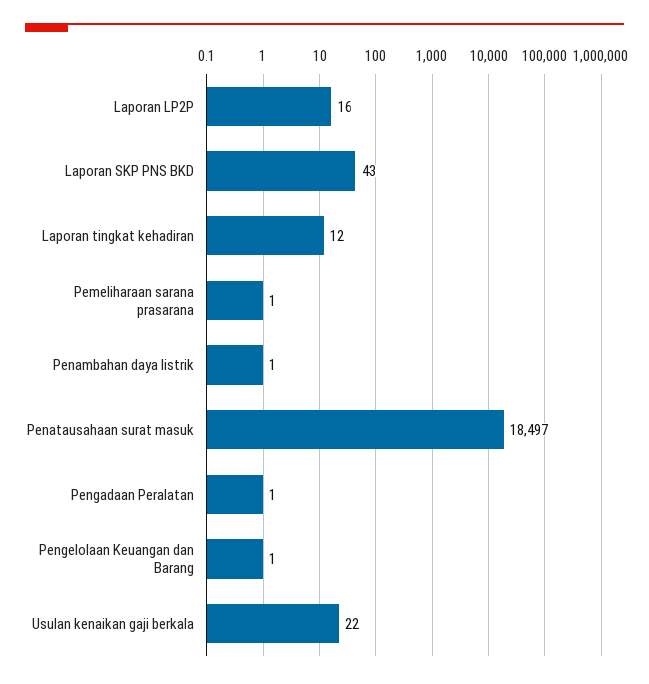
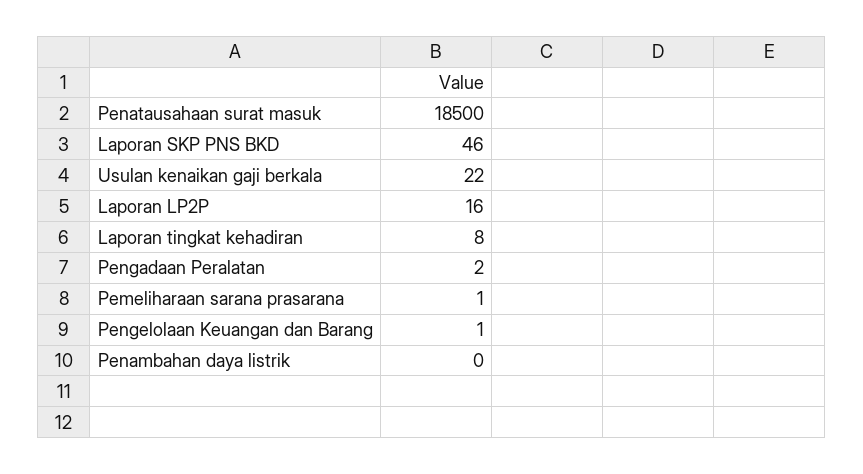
Laporan SKP PNS BKD: 43 -> 46
Laporan tingkat kehadiran: 12 -> 8
Penambahan daya listrik: 1 -> 0
Penatausahaan surat masuk: 18497 -> 18500
Pengadaan Peralatan: 1 -> 2

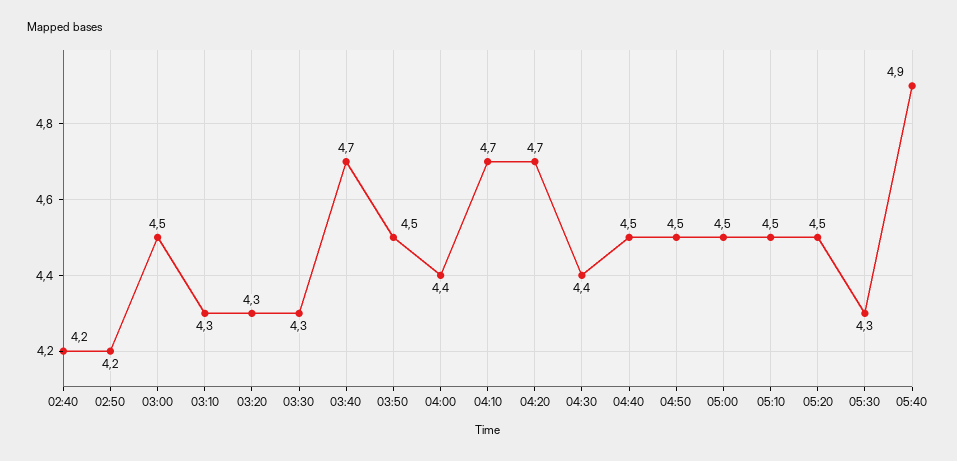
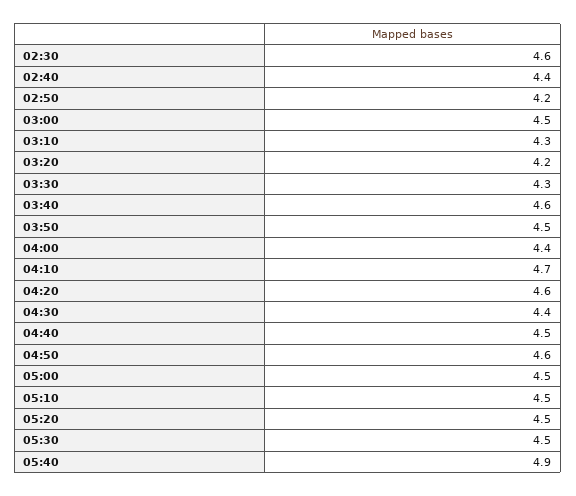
02:40: 4.2 -> 4.4
03:20: 4.3 -> 4.2
03:40: 4.7 -> 4.6
04:20: 4.7 -> 4.6
04:50: 4.5 -> 4.6
05:30: 4.3 -> 4.5
02:30: none -> 4.6

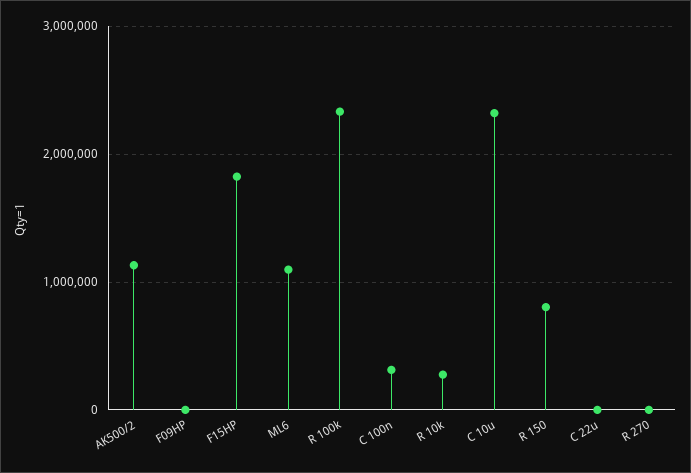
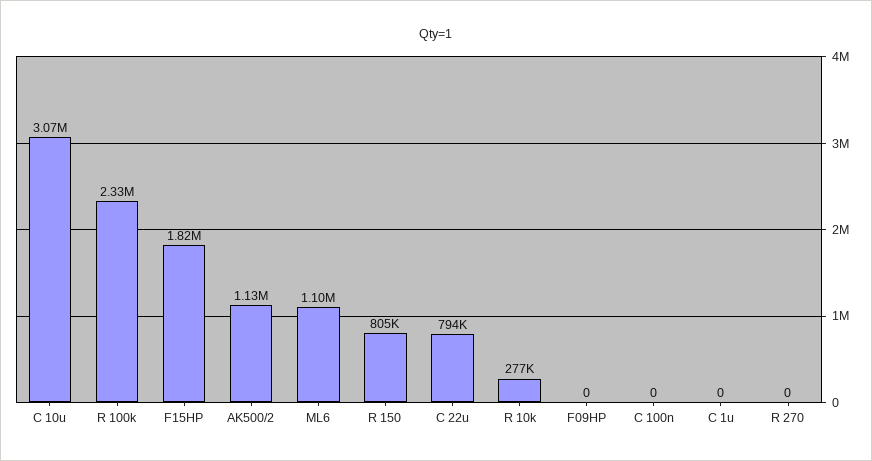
C 100n: 300000 -> 0
C 10u: 2300000 -> 3070000
C 22u: 0 -> 794000
C 1u: none -> 0

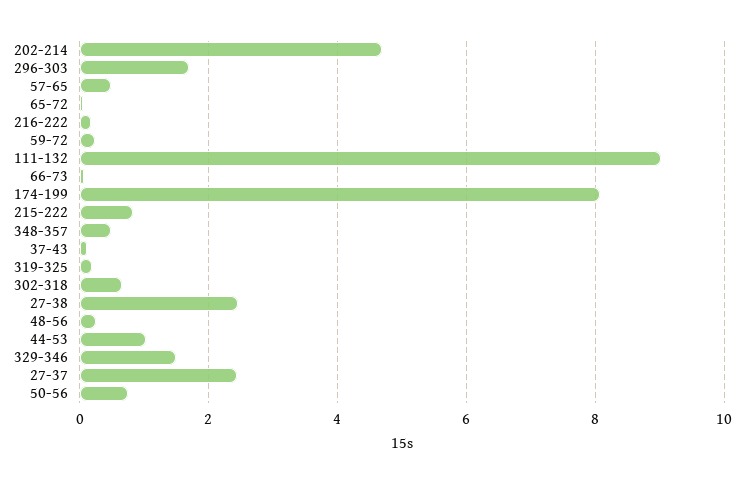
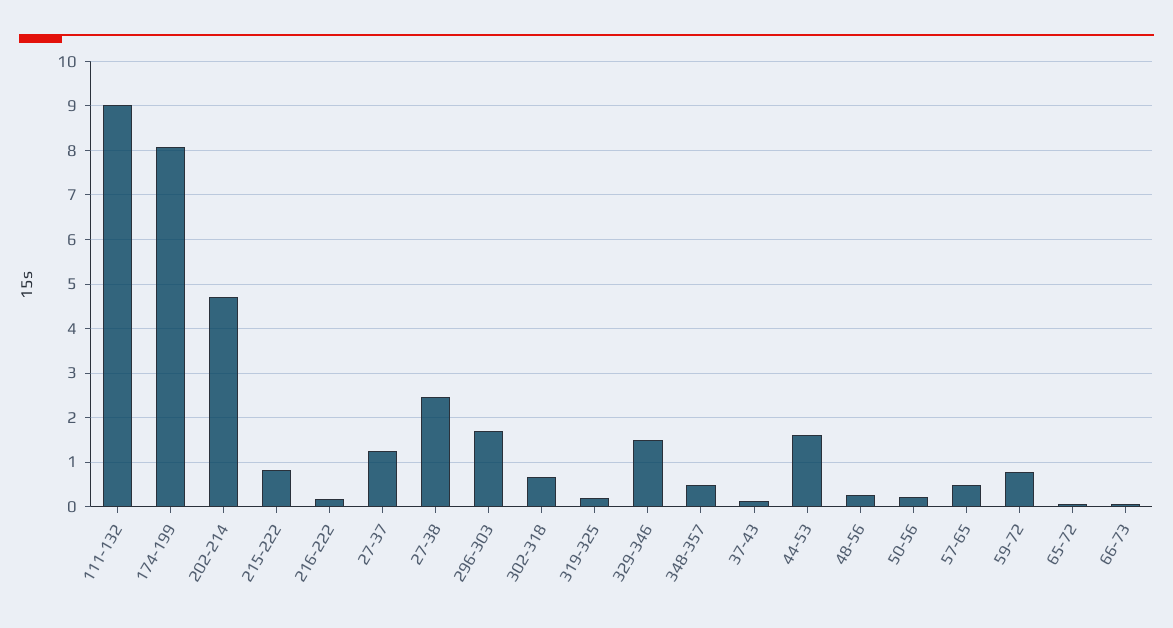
59-72: 0.2 -> 0.8
44-53: 1 -> 1.6
27-37: 2.4 -> 1.2
50-56: 0.8 -> 0.2

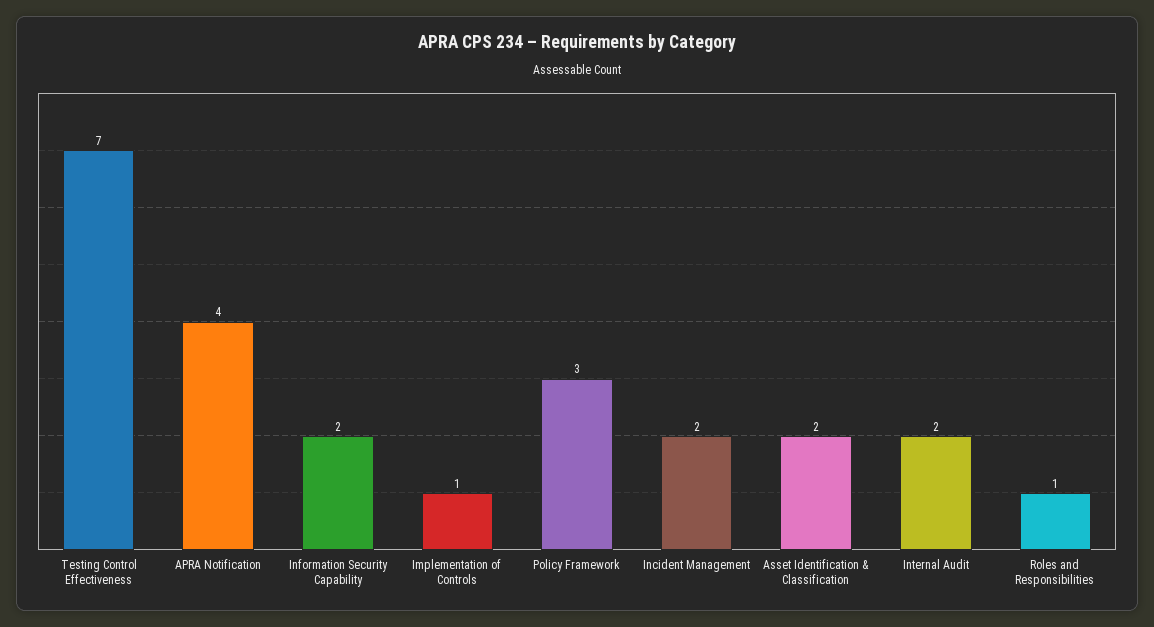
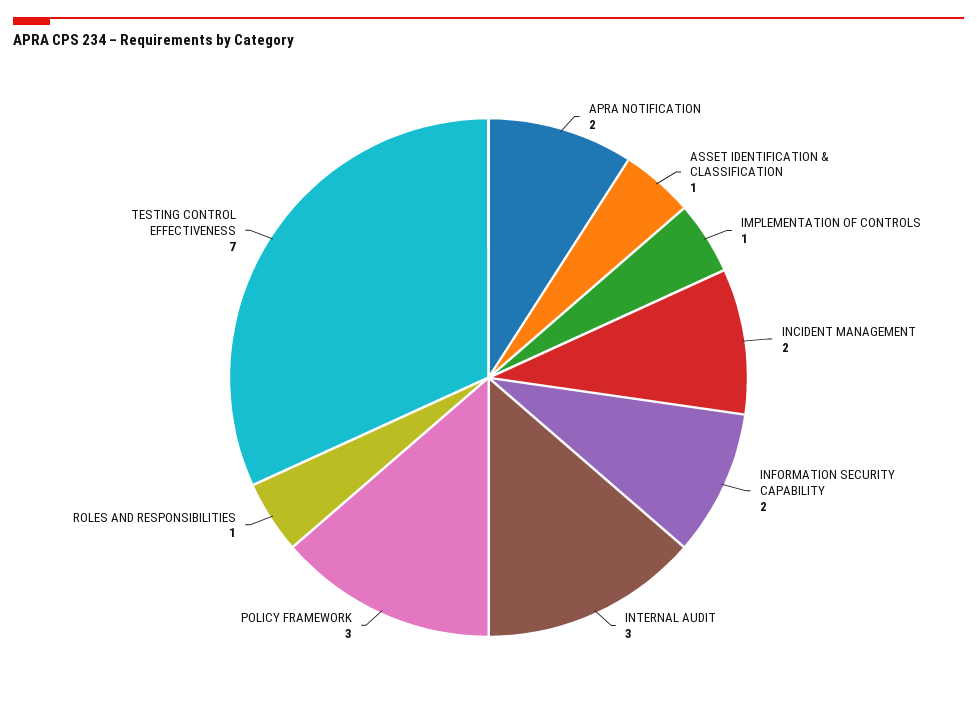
APRA Notification: 4 -> 2
Asset Identification & Classification: 2 -> 1
Internal Audit: 2 -> 3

☆ ☆ ☆

In the records above, how many lines hold the string "Laporan"? Respond with that number only.

→ EXERCISE ANSWER
2